[Saved entries]:
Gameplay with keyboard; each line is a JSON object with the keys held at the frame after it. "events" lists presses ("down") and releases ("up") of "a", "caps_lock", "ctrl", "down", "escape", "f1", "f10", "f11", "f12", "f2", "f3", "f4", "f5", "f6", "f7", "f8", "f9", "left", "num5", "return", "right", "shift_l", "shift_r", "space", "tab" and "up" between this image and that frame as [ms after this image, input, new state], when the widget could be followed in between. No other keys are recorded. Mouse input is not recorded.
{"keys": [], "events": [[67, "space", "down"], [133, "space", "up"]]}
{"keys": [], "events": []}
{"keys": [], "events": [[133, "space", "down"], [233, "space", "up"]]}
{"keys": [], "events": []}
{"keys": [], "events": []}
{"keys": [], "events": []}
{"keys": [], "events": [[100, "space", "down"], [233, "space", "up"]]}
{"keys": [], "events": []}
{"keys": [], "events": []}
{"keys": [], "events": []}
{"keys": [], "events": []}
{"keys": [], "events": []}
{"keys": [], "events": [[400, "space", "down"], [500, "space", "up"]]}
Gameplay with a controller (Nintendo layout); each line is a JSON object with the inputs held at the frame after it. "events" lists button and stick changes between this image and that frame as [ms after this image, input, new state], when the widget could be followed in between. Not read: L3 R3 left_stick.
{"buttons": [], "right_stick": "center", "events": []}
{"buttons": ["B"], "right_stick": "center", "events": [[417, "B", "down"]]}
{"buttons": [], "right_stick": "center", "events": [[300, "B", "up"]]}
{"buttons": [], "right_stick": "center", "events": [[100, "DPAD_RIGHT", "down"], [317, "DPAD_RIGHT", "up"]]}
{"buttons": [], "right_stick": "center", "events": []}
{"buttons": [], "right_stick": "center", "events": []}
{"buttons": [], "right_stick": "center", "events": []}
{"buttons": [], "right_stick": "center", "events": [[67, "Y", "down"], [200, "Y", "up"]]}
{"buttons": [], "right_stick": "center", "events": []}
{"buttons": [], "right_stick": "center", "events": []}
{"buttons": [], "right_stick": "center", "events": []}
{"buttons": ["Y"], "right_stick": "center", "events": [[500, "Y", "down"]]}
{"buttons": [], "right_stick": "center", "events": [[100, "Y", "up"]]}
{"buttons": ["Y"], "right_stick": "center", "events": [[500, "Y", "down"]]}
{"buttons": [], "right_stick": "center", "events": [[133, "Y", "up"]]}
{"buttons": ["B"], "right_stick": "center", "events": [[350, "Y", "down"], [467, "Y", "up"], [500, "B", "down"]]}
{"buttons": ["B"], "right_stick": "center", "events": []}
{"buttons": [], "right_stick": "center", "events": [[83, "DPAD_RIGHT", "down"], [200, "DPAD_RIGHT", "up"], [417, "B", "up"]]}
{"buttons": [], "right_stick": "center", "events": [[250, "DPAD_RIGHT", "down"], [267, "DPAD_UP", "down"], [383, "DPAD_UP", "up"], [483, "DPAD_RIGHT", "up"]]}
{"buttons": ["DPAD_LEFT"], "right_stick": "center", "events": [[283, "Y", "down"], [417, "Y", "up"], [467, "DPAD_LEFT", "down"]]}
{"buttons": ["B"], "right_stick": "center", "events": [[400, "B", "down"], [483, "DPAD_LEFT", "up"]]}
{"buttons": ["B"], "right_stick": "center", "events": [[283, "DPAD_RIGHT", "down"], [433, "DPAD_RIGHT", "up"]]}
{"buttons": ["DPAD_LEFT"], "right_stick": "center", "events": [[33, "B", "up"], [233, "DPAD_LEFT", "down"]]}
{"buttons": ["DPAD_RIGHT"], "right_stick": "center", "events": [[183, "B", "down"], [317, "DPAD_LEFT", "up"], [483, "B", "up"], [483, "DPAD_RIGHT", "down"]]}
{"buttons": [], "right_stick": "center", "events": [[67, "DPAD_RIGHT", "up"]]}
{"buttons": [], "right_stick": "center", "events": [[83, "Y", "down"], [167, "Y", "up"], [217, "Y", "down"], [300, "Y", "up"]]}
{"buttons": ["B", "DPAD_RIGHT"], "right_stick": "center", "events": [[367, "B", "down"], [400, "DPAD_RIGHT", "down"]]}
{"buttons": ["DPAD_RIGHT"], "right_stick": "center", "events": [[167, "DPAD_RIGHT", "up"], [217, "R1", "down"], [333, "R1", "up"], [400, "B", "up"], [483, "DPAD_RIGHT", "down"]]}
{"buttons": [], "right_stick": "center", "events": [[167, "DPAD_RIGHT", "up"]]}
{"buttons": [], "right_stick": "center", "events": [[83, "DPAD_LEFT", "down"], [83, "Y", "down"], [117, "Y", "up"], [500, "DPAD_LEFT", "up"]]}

[Problem requirements]:
All of the data above should be written out again word for word.

[Result of this task]:
Gameplay with keyboard; each line is a JSON object with the keys held at the frame after it. "events" lists presses ("down") and releases ("up") of "a", "caps_lock", "ctrl", "down", "escape", "f1", "f10", "f11", "f12", "f2", "f3", "f4", "f5", "f6", "f7", "f8", "f9", "left", "num5", "return", "right", "shift_l", "shift_r", "space", "tab" and "up" between this image and that frame as [ms after this image, input, new state], when the widget could be followed in between. No other keys are recorded. Mouse input is not recorded.
{"keys": [], "events": [[67, "space", "down"], [133, "space", "up"]]}
{"keys": [], "events": []}
{"keys": [], "events": [[133, "space", "down"], [233, "space", "up"]]}
{"keys": [], "events": []}
{"keys": [], "events": []}
{"keys": [], "events": []}
{"keys": [], "events": [[100, "space", "down"], [233, "space", "up"]]}
{"keys": [], "events": []}
{"keys": [], "events": []}
{"keys": [], "events": []}
{"keys": [], "events": []}
{"keys": [], "events": []}
{"keys": [], "events": [[400, "space", "down"], [500, "space", "up"]]}
Gameplay with a controller (Nintendo layout); each line is a JSON object with the inputs held at the frame after it. "events" lists button and stick changes between this image and that frame as [ms after this image, input, new state], when the widget could be followed in between. Not read: L3 R3 left_stick.
{"buttons": [], "right_stick": "center", "events": []}
{"buttons": ["B"], "right_stick": "center", "events": [[417, "B", "down"]]}
{"buttons": [], "right_stick": "center", "events": [[300, "B", "up"]]}
{"buttons": [], "right_stick": "center", "events": [[100, "DPAD_RIGHT", "down"], [317, "DPAD_RIGHT", "up"]]}
{"buttons": [], "right_stick": "center", "events": []}
{"buttons": [], "right_stick": "center", "events": []}
{"buttons": [], "right_stick": "center", "events": []}
{"buttons": [], "right_stick": "center", "events": [[67, "Y", "down"], [200, "Y", "up"]]}
{"buttons": [], "right_stick": "center", "events": []}
{"buttons": [], "right_stick": "center", "events": []}
{"buttons": [], "right_stick": "center", "events": []}
{"buttons": ["Y"], "right_stick": "center", "events": [[500, "Y", "down"]]}
{"buttons": [], "right_stick": "center", "events": [[100, "Y", "up"]]}
{"buttons": ["Y"], "right_stick": "center", "events": [[500, "Y", "down"]]}
{"buttons": [], "right_stick": "center", "events": [[133, "Y", "up"]]}
{"buttons": ["B"], "right_stick": "center", "events": [[350, "Y", "down"], [467, "Y", "up"], [500, "B", "down"]]}
{"buttons": ["B"], "right_stick": "center", "events": []}
{"buttons": [], "right_stick": "center", "events": [[83, "DPAD_RIGHT", "down"], [200, "DPAD_RIGHT", "up"], [417, "B", "up"]]}
{"buttons": [], "right_stick": "center", "events": [[250, "DPAD_RIGHT", "down"], [267, "DPAD_UP", "down"], [383, "DPAD_UP", "up"], [483, "DPAD_RIGHT", "up"]]}
{"buttons": ["DPAD_LEFT"], "right_stick": "center", "events": [[283, "Y", "down"], [417, "Y", "up"], [467, "DPAD_LEFT", "down"]]}
{"buttons": ["B"], "right_stick": "center", "events": [[400, "B", "down"], [483, "DPAD_LEFT", "up"]]}
{"buttons": ["B"], "right_stick": "center", "events": [[283, "DPAD_RIGHT", "down"], [433, "DPAD_RIGHT", "up"]]}
{"buttons": ["DPAD_LEFT"], "right_stick": "center", "events": [[33, "B", "up"], [233, "DPAD_LEFT", "down"]]}
{"buttons": ["DPAD_RIGHT"], "right_stick": "center", "events": [[183, "B", "down"], [317, "DPAD_LEFT", "up"], [483, "B", "up"], [483, "DPAD_RIGHT", "down"]]}
{"buttons": [], "right_stick": "center", "events": [[67, "DPAD_RIGHT", "up"]]}
{"buttons": [], "right_stick": "center", "events": [[83, "Y", "down"], [167, "Y", "up"], [217, "Y", "down"], [300, "Y", "up"]]}
{"buttons": ["B", "DPAD_RIGHT"], "right_stick": "center", "events": [[367, "B", "down"], [400, "DPAD_RIGHT", "down"]]}
{"buttons": ["DPAD_RIGHT"], "right_stick": "center", "events": [[167, "DPAD_RIGHT", "up"], [217, "R1", "down"], [333, "R1", "up"], [400, "B", "up"], [483, "DPAD_RIGHT", "down"]]}
{"buttons": [], "right_stick": "center", "events": [[167, "DPAD_RIGHT", "up"]]}
{"buttons": [], "right_stick": "center", "events": [[83, "DPAD_LEFT", "down"], [83, "Y", "down"], [117, "Y", "up"], [500, "DPAD_LEFT", "up"]]}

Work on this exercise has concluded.